**Obiettivo**:
Prosegui il testo sulla storia del movimento ecumenico, ripartendo subito dopo la sua ultima frase.

**Testo estratto**:
•••••

Edimburgo è stato un evento molto importante
per diverse ragioni. Esso ha dato avvio a due
grandi correnti che sono poi sfociate nel
Consiglio ecumenico delle Chiese: “Vita e
lavoro” e “Fede e costituzione”.
Il contributo essenziale di Edimburgo è stato aver
associato l’impegno ecumenico della Chiesa e
quello missionario. Come a dire che la Chiesa
non è mai autosufficiente, ma deve sempre
guardare al di fuori e al di là di se stessa.
Importante è stato anche Paul Wattson, ministro
episcopaliano poi diventato cattolico) che ha
introdotto un ottavario di preghiera per l’unità dei
cristiani, celebrato per la prima volta dal 18 al 25
gennaio 1908.
Paul Wattson
(1863-1940)
Mentre Paul Wattson riteneva che l’obiettivo dell’unità
fosse il ritorno alla Chiesa cattolica, l’abbé Paul
Couturier, di Lione, negli anni Trenta del secolo
scorso, dette un nuovo impulso a questa Settimana.
Egli cambiò il nome da “Ottavario per l’unità della
Chiesa” a “Settimana universale di preghiera per
l’unità dei cristiani”.
Il testamento spirituale di Paul Couturier del 1944 è
molto significativo, profondo e toccante; si tratta di
uno dei testi ecumenici più ispirati che vale la pena
leggere e meditare ancora oggi.
L’autore parla di un “monastero invisibile, costituito da
tutte quelle anime alle quali lo Spirito Santo, a motivo
degli sforzi sinceri da esse compiuti per aprirsi al suo
fuoco e alla sua luce, ha permesso di comprendere
intimamente lo stato doloroso di divisione tra i
cristiani; in queste anime tale consapevolezza ha
suscitato una sofferenza continua e, di conseguenza, la
pratica regolare della preghiera e della penitenza”.
Paul Couturier
(1881-1953)
Proposte di rinnovamento delle strutture curiali
Con l’indizione del Concilio da parte di papa Giovanni XXIII, emergono
varie proposte di creare nuovi organismi che possano favorire il dialogo
ecumenico. Se ne fanno promotori, per esempio, il patriarca melchita
Maximos IV già nel marzo 1959. Analoghe richieste giungono dal mons.
Rupp, vescovo ausiliare di Parigi, e dal mondo cattolico tedesco: per
esempio, le università di Münster, Treviri e Friburgo.
Tra la fine del 1959 e l’inizio del 1960, l’azione congiunta del card. Bea e di
mons. Jaeger porta alla elaborazione di una proposta che diventerà la
“pontificia commissio pro unitate christianorum promovenda”. Agli inizi di
marzo il progetto – appoggiato dall’episcopato tedesco – giunge nelle mani
di Giovanni XXIII che lo approva subito.

•••••

**Voci fornite**:
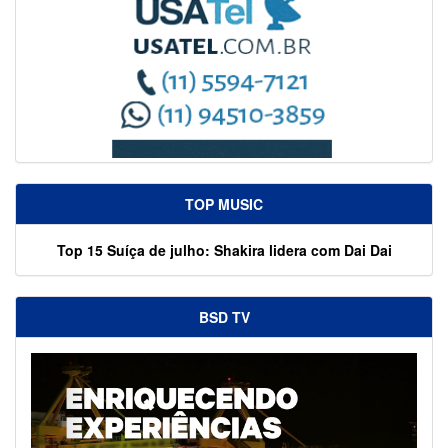
TOP MUSIC
Top 15 Suíça de julho: Shakira lidera com Dai Dai
BSD TV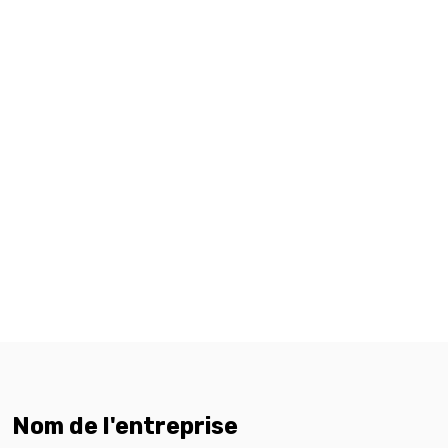
Nom de l'entreprise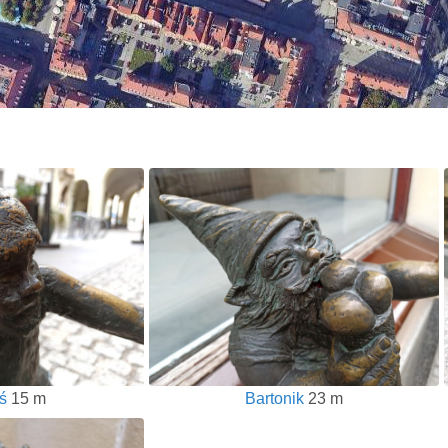
ś
15 m
Bartonik
23 m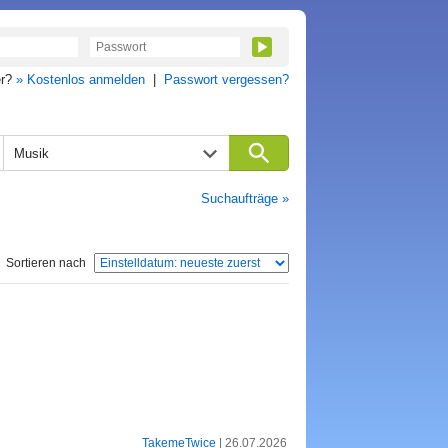
er?
» Kostenlos anmelden
|
Passwort vergessen?
Musik
Suchaufträge »
Sortieren nach
TakemeTwice
| 26.07.2026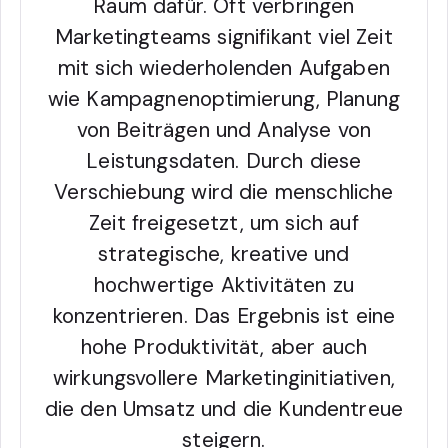
Raum dafür. Oft verbringen
Marketingteams signifikant viel Zeit
mit sich wiederholenden Aufgaben
wie Kampagnenoptimierung, Planung
von Beiträgen und Analyse von
Leistungsdaten. Durch diese
Verschiebung wird die menschliche
Zeit freigesetzt, um sich auf
strategische, kreative und
hochwertige Aktivitäten zu
konzentrieren. Das Ergebnis ist eine
hohe Produktivität, aber auch
wirkungsvollere Marketinginitiativen,
die den Umsatz und die Kundentreue
steigern.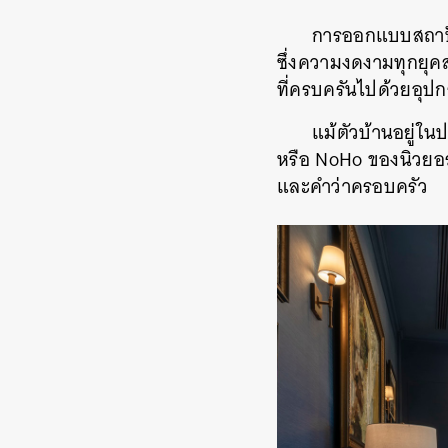
การออกแบบสถาปั
ซึ่งความงดงามทุกยุคส
ที่ครบครันไปด้วยอุ
แม้ตัวบ้านอยู่ใ
หรือ NoHo ของนิวยอร์
และคำว่าครอบครัว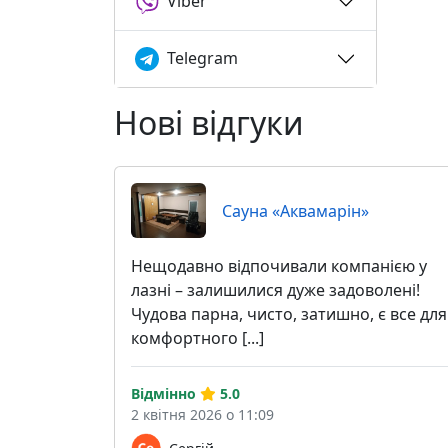
Viber
Telegram
Нові відгуки
Сауна «Аквамарін»
Нещодавно відпочивали компанією у
лазні – залишилися дуже задоволені!
Чудова парна, чисто, затишно, є все для
комфортного [...]
Відмінно
5.0
2 квітня 2026 о 11:09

•••••

**Risposta**:
A presiedere la commissione sarebbe stato un cardinale, nominato dal papa e
assistito da un segretario. Il personale sarebbe stato articolato secondo una
distinzione tra membri e consultori: i primi, provenienti dalle varie
congregazioni e con una certa competenza in materia, gli altri scelti anche al
di fuori e forniti di esperienza nel dialogo con i non cattolici.
La costituzione del Segretariato per l’unità dei cristiani
Uno degli strumenti più efficaci per realizzare la finalità ecumenica
assegnata al Concilio Vaticano II da papa Giovanni XXIII è l’istituzione
del Segretariato per l’Unità dei Cristiani, con il motu proprio «Supremo
Dei nutu» del 5 giugno 1960.
«In aggiunta alla Congregazione Orientale colsi l’occasione di ricevere
la Commissione o Segretariato dei rapporti con Fratelli Ortodossi e
Protestanti, e comunque Separati, istituita accanto alle Commissioni
che preparano il Concilio Ecumenico.
Mi venne presentata dal card. Bea che la presiede con tre o quattro
Ecclesiastici proposti da lui, e occupati a buon lavoro di chiarificazione
e di unione.
Li incoraggiai del mio meglio insistendo soprattutto sull’esercizio del
garbo, della pazienza, e del “mitis et humilis” con questi nostri fratelli
che di solito sono in buona fede, e non male intenzionati. I loro nomi
sono: Mgr. Willebrands Giovanni segretario…»
(Papa Giovanni, nota del 7 gennaio 1961)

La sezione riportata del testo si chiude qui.